# fish rack



## sawman88 (Sep 29, 2008)

so as part of my fish room i am thinkign about a rack that will hold 4 25 gal aquariums. ideal ly i would liek to stack them all straght up. so the rack will be 30x13 x 6 feet high... is this going to be too tippy because of the small base on the bottom and the hig height. i am hoping to attach it to the wall but.. still any input?


----------



## Mr Fishies (Sep 21, 2007)

sawman88 said:


> so as part of my fish room i am thinkign about a rack that will hold 4 25 gal aquariums. ideal ly i would liek to stack them all straght up. so the rack will be 30x13 x 6 feet high... is this going to be too tippy because of the small base on the bottom and the hig height. i am hoping to attach it to the wall but.. still any input?


If you keep it perfectly level and secure it well to a wall it should work, but servicing that top tank may be a bit of a PITA? Maybe a sort of column setup (30x30x30) with tanks back to back you access from 2 sides with the short sides of the 4 tanks against a wall?

I've made the mistake of intentionally making life a bit difficult (no tanks 6 feet in the air though!) to save space or material doing things like this before and invariably I wind up costing myself money and hassle when I redo/rebuild things.

* _What you need to do_:
#1 Transcribe the passage of the fish rack thread from "# fish rack" to "(Sep 21, 2007)".
#2 Based on the fish rack thread, answer yes or no to each statement and quote the words that decide it: (a) The planned rack would hold four 25-gallon aquariums. (b) The reply advises against attaching the rack to a wall. (c) The person replying has previously put tanks 6 feet in the air.

* _Dataset excerpt_:
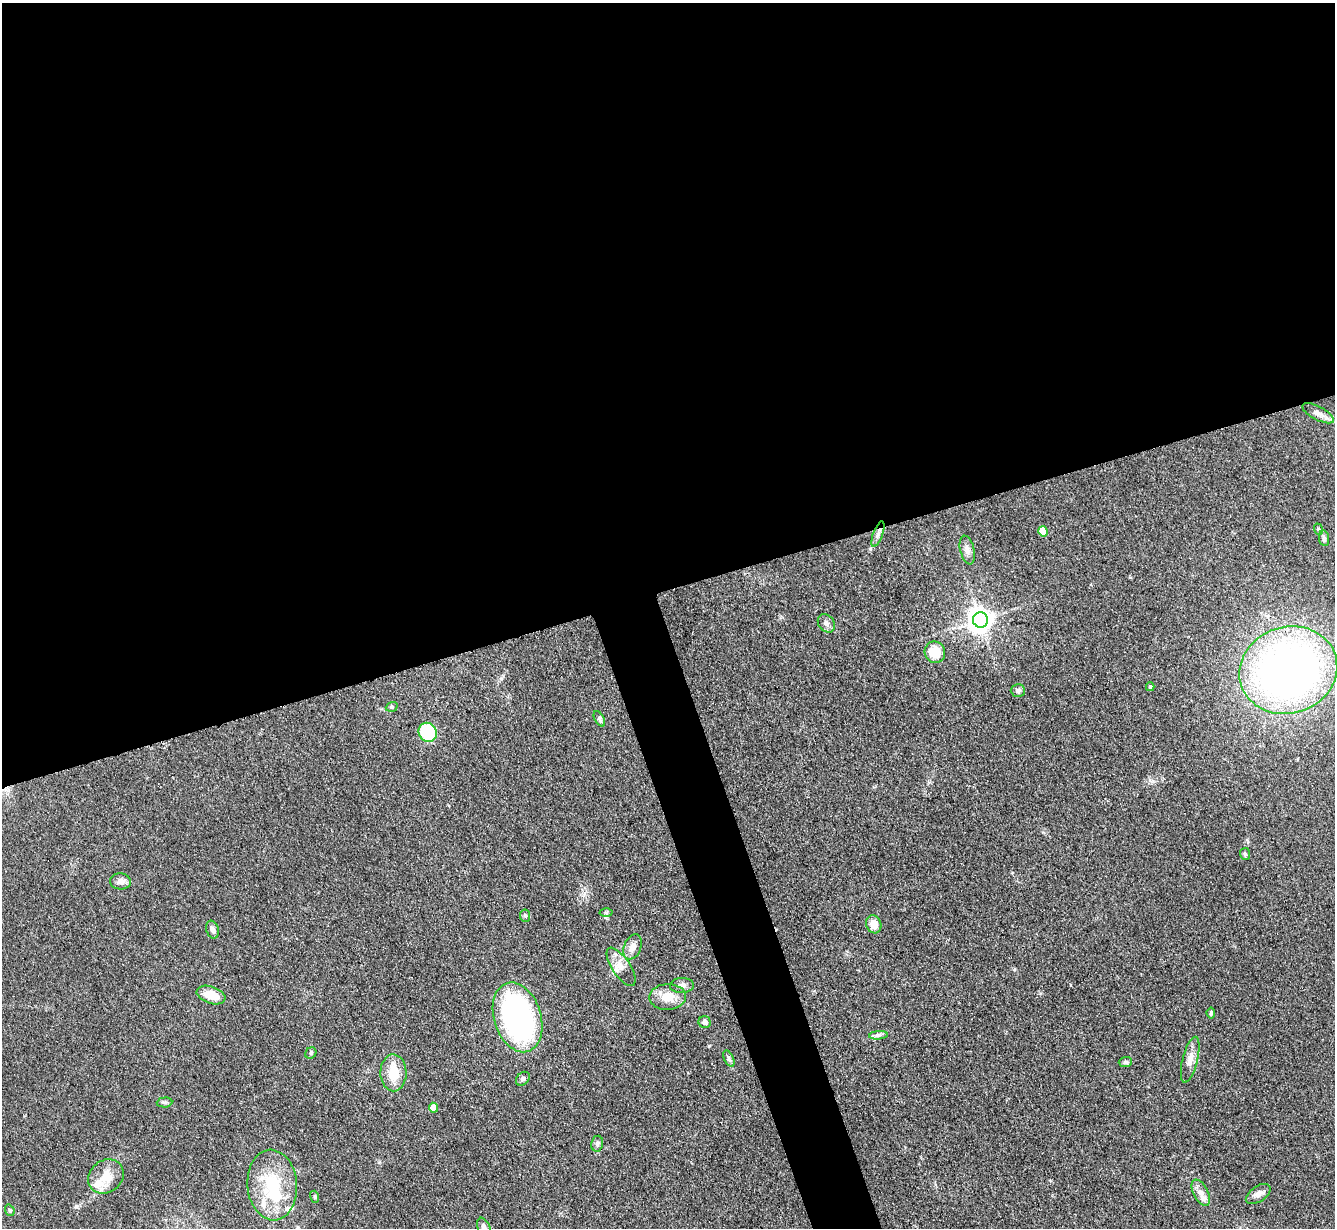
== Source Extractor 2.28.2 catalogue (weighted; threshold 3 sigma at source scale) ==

* _The replies_:
#1
# fish rack



## sawman88 (Sep 29, 2008)

so as part of my fish room i am thinkign about a rack that will hold 4 25 gal aquariums. ideal ly i would liek to stack them all straght up. so the rack will be 30x13 x 6 feet high... is this going to be too tippy because of the small base on the bottom and the hig height. i am hoping to attach it to the wall but.. still any input?


----------



## Mr Fishies (Sep 21, 2007)

#2
(a) Yes: "a rack that will hold 4 25 gal aquariums"
(b) No: "If you keep it perfectly level and secure it well to a wall it should work"
(c) No: "no tanks 6 feet in the air though!"